Foto: Perumin

(PERUMIN, Arequipa) Cuando se celebró en setiembre del 2013 el evento Perumin – 31 Convención Minera, los precios internacionales de los metales aún eran altos. No tanto como los registrados el 2012, pero las condiciones eran mejores que las que hoy vivimos. A esta caída actual en el precio de los minerales se ha sumado el desplome de los presupuestos globales destinados a exploración y bajas en los montos de inversión total para países como Chile, México, Estados Unidos, Canadá y, por supuesto, Perú. Todo esto ha configurado un entorno bastante sombrío para la industria.

 

Por ello no causa sorpresa que este contexto desfavorable haya afectado la concurrencia a la edición número 32 de Perumin, el evento más grande del sector, inaugurado hoy.
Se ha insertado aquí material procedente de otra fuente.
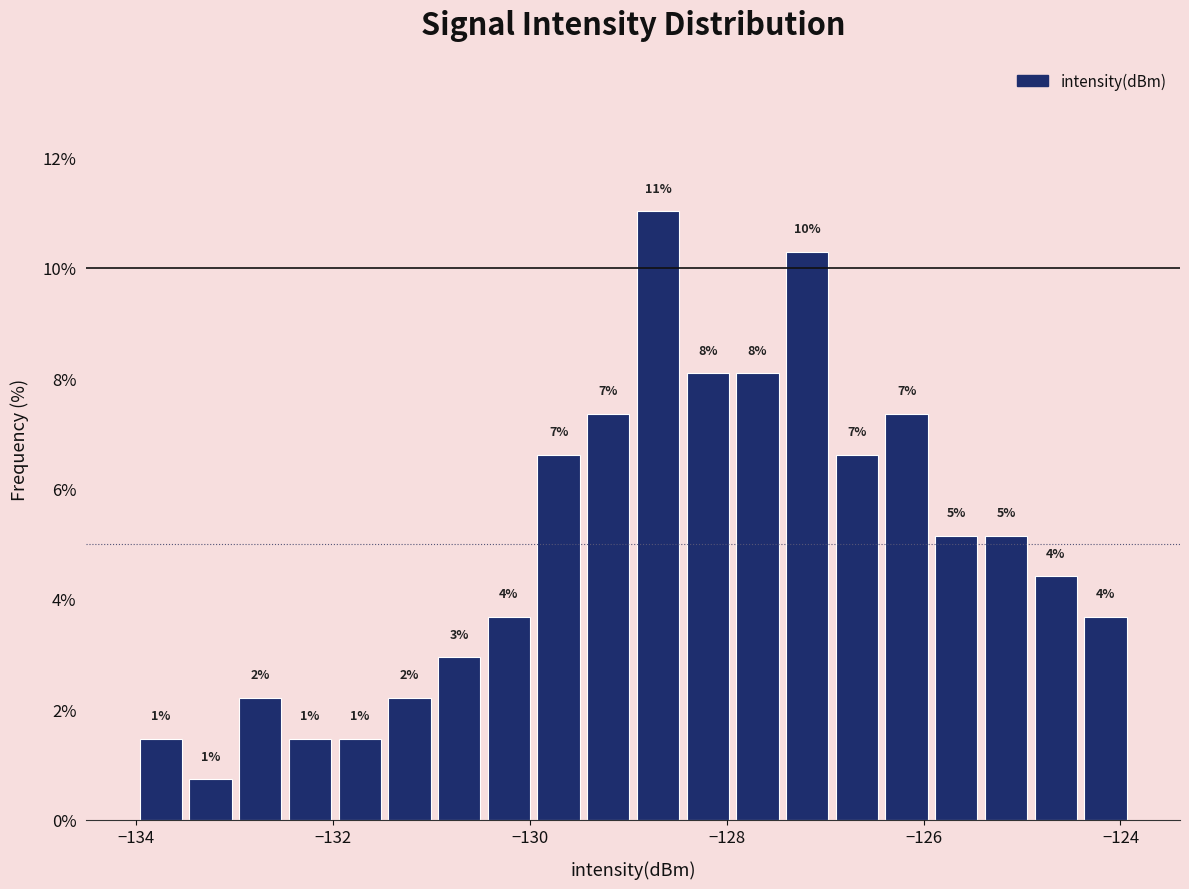

Read against the x-axis, roughly where is the centre of the tallest bar?

-128.6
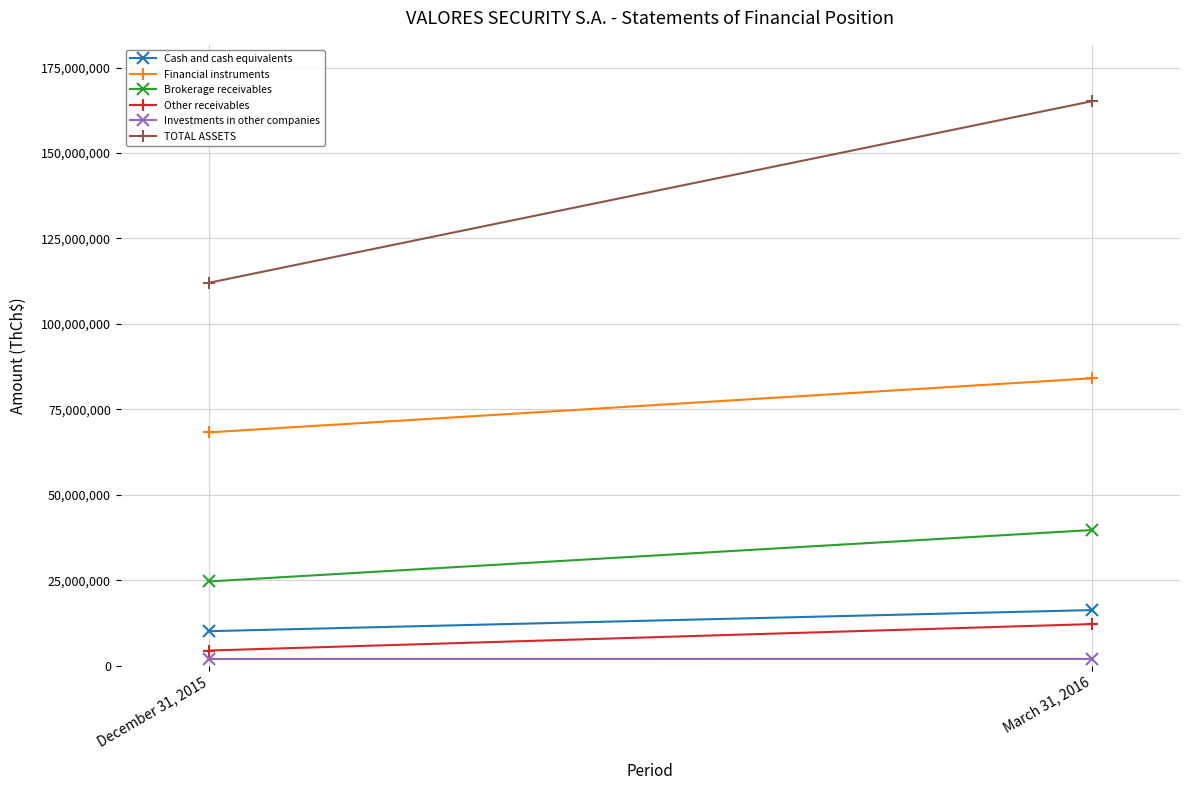

What is the maximum value for Other receivables?

12157413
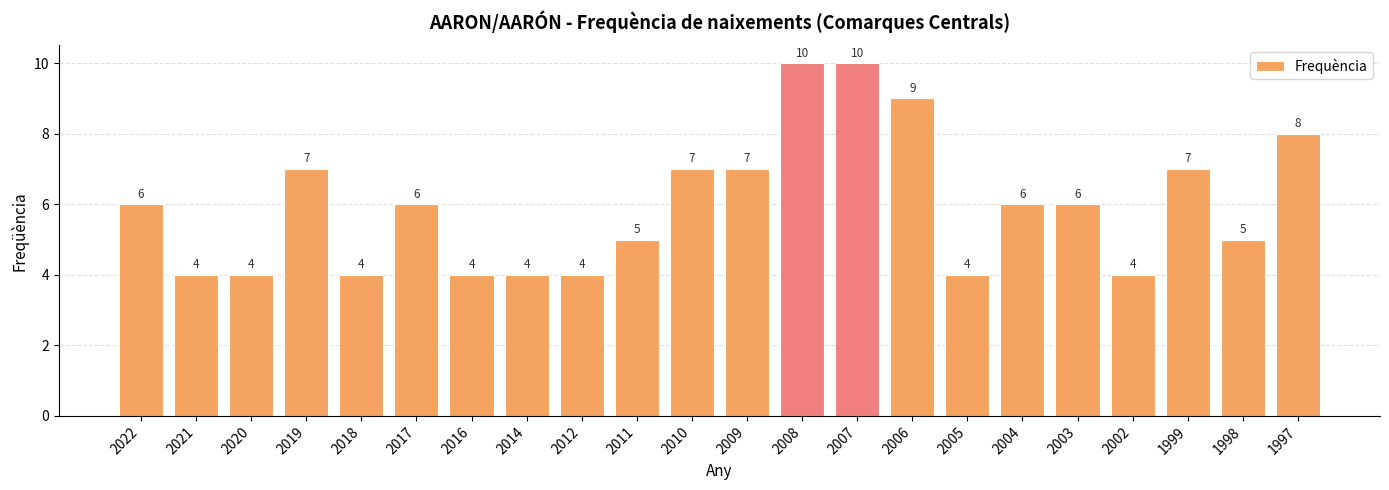

What is the minimum value shown in the chart?

4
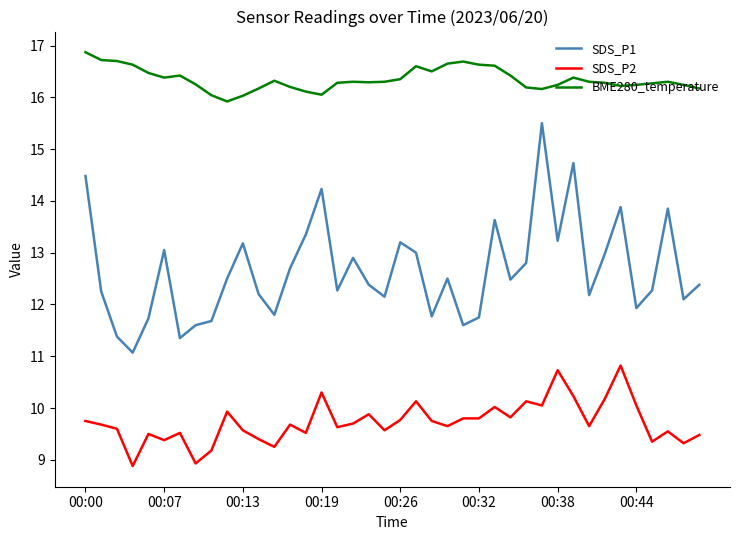

Which series has the largest total across all categories?

BME280_temperature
Hace poco se supo que faltando 10 días para el inicio del evento, solo se habían inscrito 4.000 personas, cifra lejana a los 12.000 congregados el 2013. Y todo indica que no se habría superado dicha marca, pues durante su discurso para la ceremonia de inauguración de la nueva edición de la Convención Minera, Roque Benavides, presidente del comité organizador, dijo: “la minería viene pasando por un momento difícil, distinto al de hace dos años. Y esto se ha visto reflejado en la cantidad de inscritos”.

 

A pesar de las condiciones adversas, el sector minero no ha perdido la esperanza.  En opinión de Benavides, la minería peruana sigue siendo líder en atracción de inversión y puede contribuir a que el país revierta la caída del crecimiento económico que se ha registrado en los últimos años.

 

“Para muchos, la minería depende solo de los precios. Y no es así. También podemos ser competitivos en los costos”, afirmó Benavides. En ese sentido, destacó la oportunidad que implica integrarse con los proveedores de bienes y servicios para el sector minero, de modo que puedan reducir costos y a la vez contribuir a la competitividad.

 

Finalmente, Benavides lamentó el anuncio de protestas en contra del proyecto Tía María que se realizarían durante los días en los que se realiza la Convención Minera. El también presidente de la Compañía de Minas Buenaventura hizo un llamado a la calma, para después defender su sector. “Nuestros adversarios, los antimineros, dicen que esta es una economía primario exportadora. No lo es. Tenemos una industria con alta tecnología. No por nada el Perú va a tener la planta concentradora más grande del mundo, en Cerro Verde. Con una inversión de 4.600 millones de dólares. Eso genera mucha actividad económica”, aseveró.